Render each line of the entries below as a JSON list of strings, one string per line, skipping blank lines and leaving out the pictures.

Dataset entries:
══════

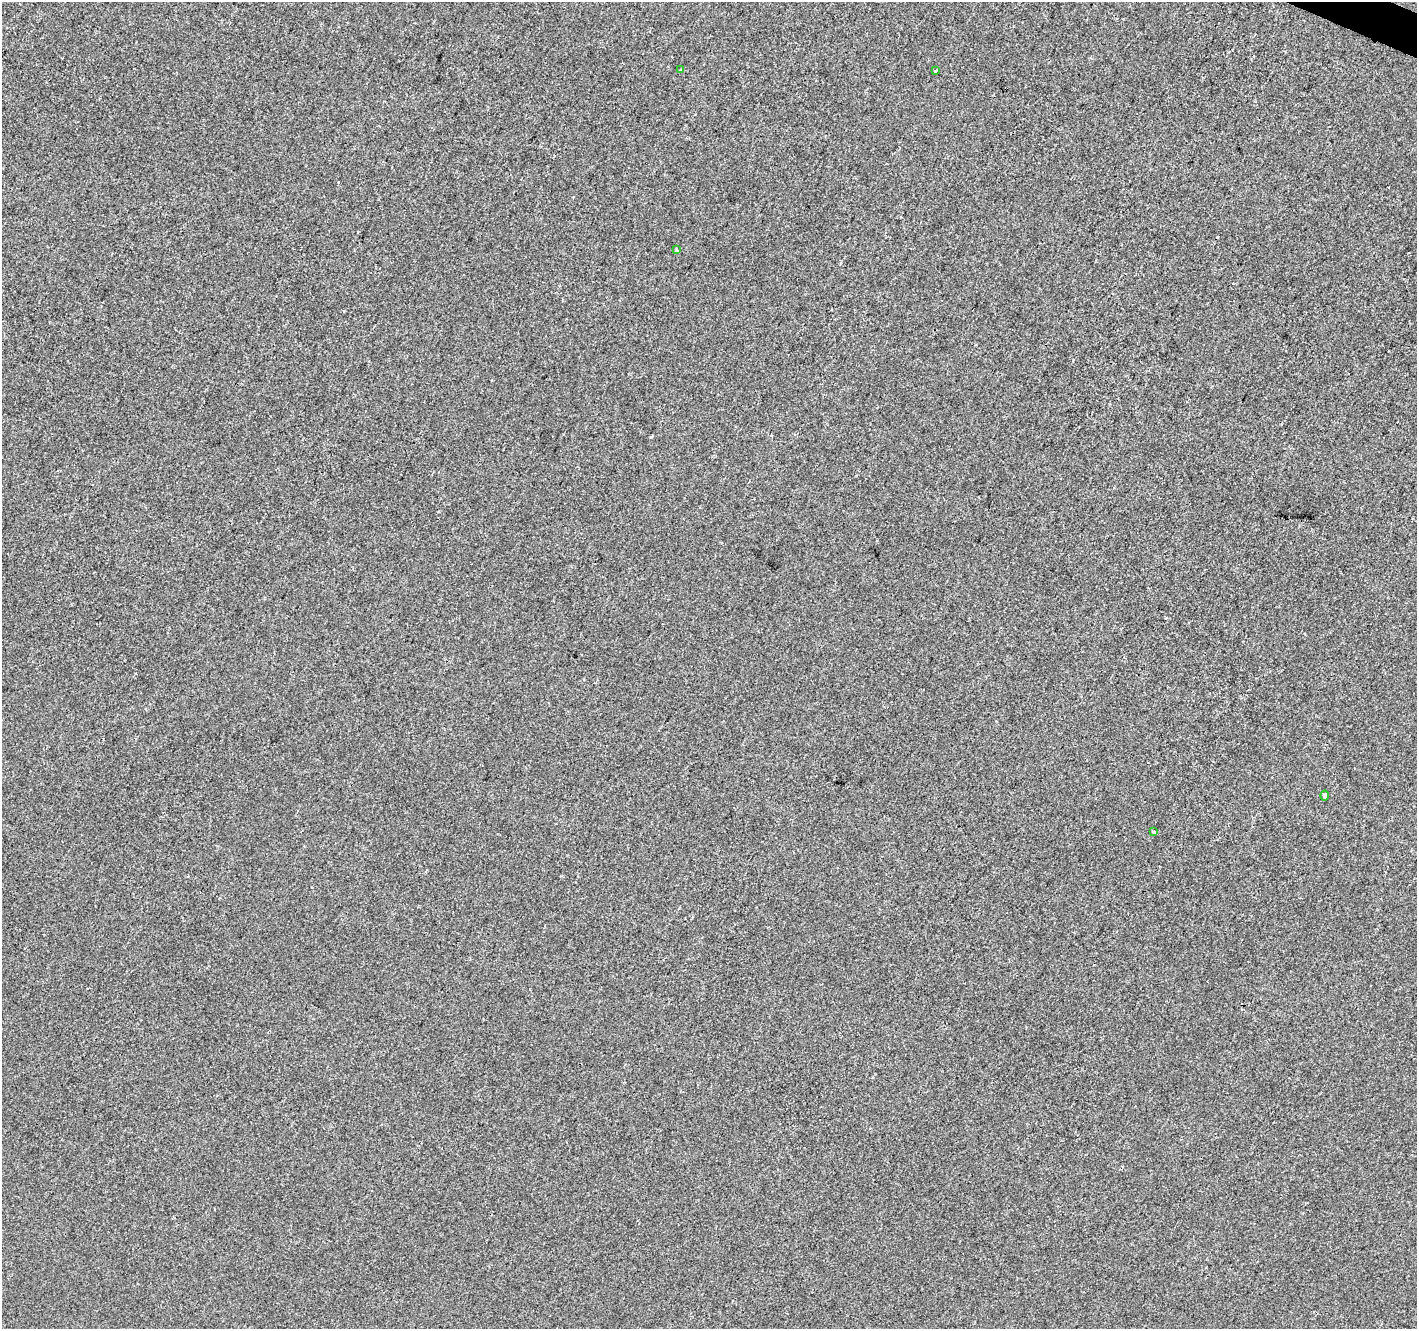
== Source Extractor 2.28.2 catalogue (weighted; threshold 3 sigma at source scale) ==
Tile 10 of 4 x 4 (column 2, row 3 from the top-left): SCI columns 1422-2836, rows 1597-2923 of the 5667 x 5782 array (HDU 1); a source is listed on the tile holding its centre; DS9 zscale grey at full resolution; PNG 1419 x 1331 px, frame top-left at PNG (2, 2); each listed source drawn as its Kron ellipse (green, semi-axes under 4 px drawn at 4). Shown black and unused: <1% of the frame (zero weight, under 2 of 3 exposures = <1% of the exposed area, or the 3 px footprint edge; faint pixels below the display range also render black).
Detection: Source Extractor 2.28.2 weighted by HDU 2 'WHT'; one run over the whole footprint, this tile lists its part. Background -6.41e-04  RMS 0.0041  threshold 0.0186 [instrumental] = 3 sigma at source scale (4.5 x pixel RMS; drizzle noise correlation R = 1.50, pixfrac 1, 0.0396/0.0396 arcsec/px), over >= 5 px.
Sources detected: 5; all 5 listed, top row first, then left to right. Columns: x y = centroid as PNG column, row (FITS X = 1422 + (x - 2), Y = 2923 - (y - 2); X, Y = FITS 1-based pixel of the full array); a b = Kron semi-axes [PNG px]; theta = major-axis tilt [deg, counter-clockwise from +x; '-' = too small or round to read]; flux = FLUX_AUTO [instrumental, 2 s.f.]
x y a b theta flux
680 70 3 2 - 0.35
936 71 3 3 - 1.8
676 250 3 3 - 1
1325 795 5 4 - 0.65
1153 832 4 3 - 0.83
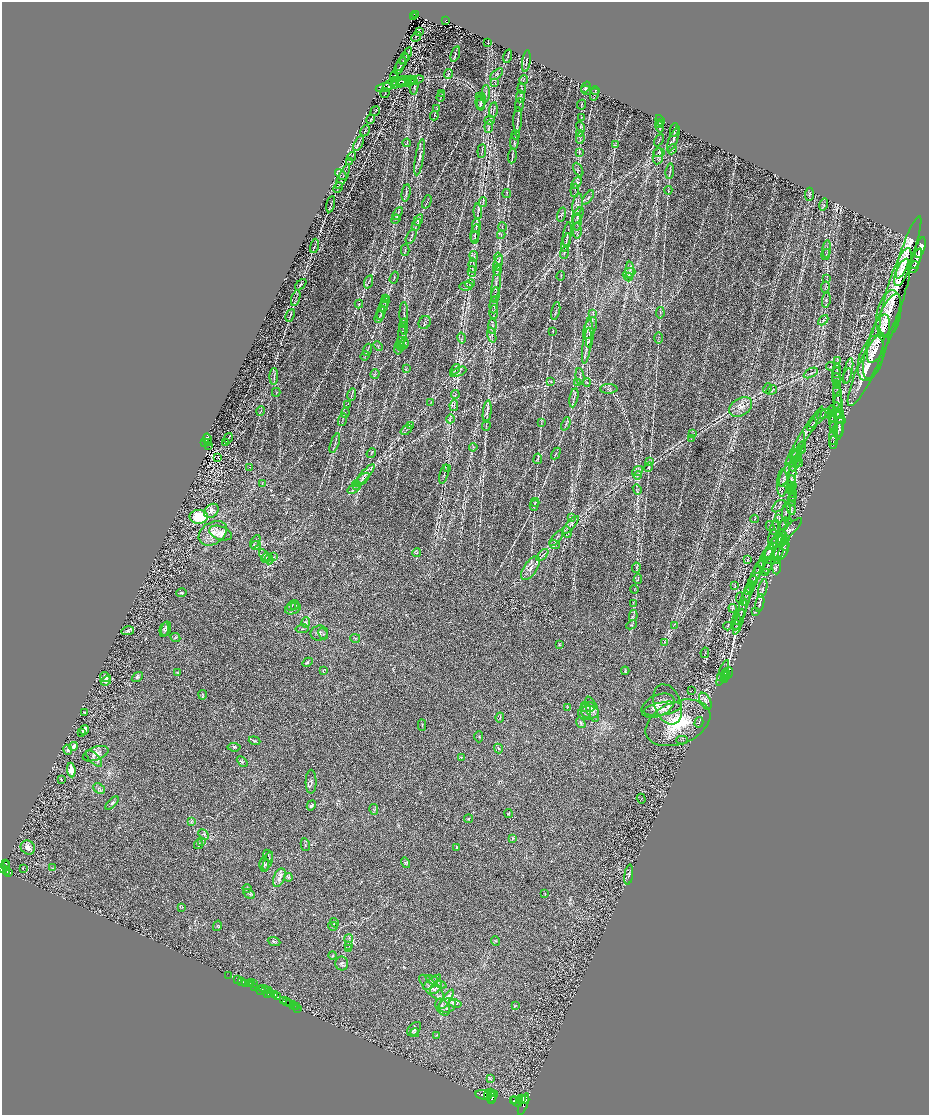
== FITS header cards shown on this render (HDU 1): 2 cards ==
NAXIS1  =                 1854
NAXIS2  =                 2225

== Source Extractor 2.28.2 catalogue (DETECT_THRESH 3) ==
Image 1854 x 2225 px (HDU 1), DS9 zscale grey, zoomed out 1/2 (1 PNG px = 2 x 2 image px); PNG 931 x 1117 px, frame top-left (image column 2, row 2225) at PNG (2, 2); each listed source drawn as its Kron ellipse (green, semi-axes under 4 px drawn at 4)
Background 0.524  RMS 0.024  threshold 0.0728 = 3 sigma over >= 5 px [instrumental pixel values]
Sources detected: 703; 62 cannot appear on this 1/2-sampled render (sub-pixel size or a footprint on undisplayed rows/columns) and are neither listed nor drawn; of the other 641, the 500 brightest by FLUX_AUTO listed and drawn (141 fainter detections omitted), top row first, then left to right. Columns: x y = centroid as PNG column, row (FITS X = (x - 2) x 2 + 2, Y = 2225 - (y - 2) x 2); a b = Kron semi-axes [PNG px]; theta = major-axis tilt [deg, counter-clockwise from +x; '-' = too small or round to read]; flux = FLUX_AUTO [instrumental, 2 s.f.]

══════

** EXPECTED ANSWER **
[
  "== Source Extractor 2.28.2 catalogue (weighted; threshold 3 sigma at source scale) ==",
  "Tile 10 of 4 x 4 (column 2, row 3 from the top-left): SCI columns 1422-2836, rows 1597-2923 of the 5667 x 5782 array (HDU 1); a source is listed on the tile holding its centre; DS9 zscale grey at full resolution; PNG 1419 x 1331 px, frame top-left at PNG (2, 2); each listed source drawn as its Kron ellipse (green, semi-axes under 4 px drawn at 4). Shown black and unused: <1% of the frame (zero weight, under 2 of 3 exposures = <1% of the exposed area, or the 3 px footprint edge; faint pixels below the display range also render black).",
  "Detection: Source Extractor 2.28.2 weighted by HDU 2 'WHT'; one run over the whole footprint, this tile lists its part. Background -6.41e-04  RMS 0.0041  threshold 0.0186 [instrumental] = 3 sigma at source scale (4.5 x pixel RMS; drizzle noise correlation R = 1.50, pixfrac 1, 0.0396/0.0396 arcsec/px), over >= 5 px.",
  "Sources detected: 5; all 5 listed, top row first, then left to right. Columns: x y = centroid as PNG column, row (FITS X = 1422 + (x - 2), Y = 2923 - (y - 2); X, Y = FITS 1-based pixel of the full array); a b = Kron semi-axes [PNG px]; theta = major-axis tilt [deg, counter-clockwise from +x; '-' = too small or round to read]; flux = FLUX_AUTO [instrumental, 2 s.f.]",
  "x y a b theta flux",
  "680 70 3 2 - 0.35",
  "936 71 3 3 - 1.8",
  "676 250 3 3 - 1",
  "1325 795 5 4 - 0.65",
  "1153 832 4 3 - 0.83",
  "== FITS header cards shown on this render (HDU 1): 2 cards ==",
  "NAXIS1  =                 1854",
  "NAXIS2  =                 2225",
  "== Source Extractor 2.28.2 catalogue (DETECT_THRESH 3) ==",
  "Image 1854 x 2225 px (HDU 1), DS9 zscale grey, zoomed out 1/2 (1 PNG px = 2 x 2 image px); PNG 931 x 1117 px, frame top-left (image column 2, row 2225) at PNG (2, 2); each listed source drawn as its Kron ellipse (green, semi-axes under 4 px drawn at 4)",
  "Background 0.524  RMS 0.024  threshold 0.0728 = 3 sigma over >= 5 px [instrumental pixel values]",
  "Sources detected: 703; 62 cannot appear on this 1/2-sampled render (sub-pixel size or a footprint on undisplayed rows/columns) and are neither listed nor drawn; of the other 641, the 500 brightest by FLUX_AUTO listed and drawn (141 fainter detections omitted), top row first, then left to right. Columns: x y = centroid as PNG column, row (FITS X = (x - 2) x 2 + 2, Y = 2225 - (y - 2) x 2); a b = Kron semi-axes [PNG px]; theta = major-axis tilt [deg, counter-clockwise from +x; '-' = too small or round to read]; flux = FLUX_AUTO [instrumental, 2 s.f.]"
]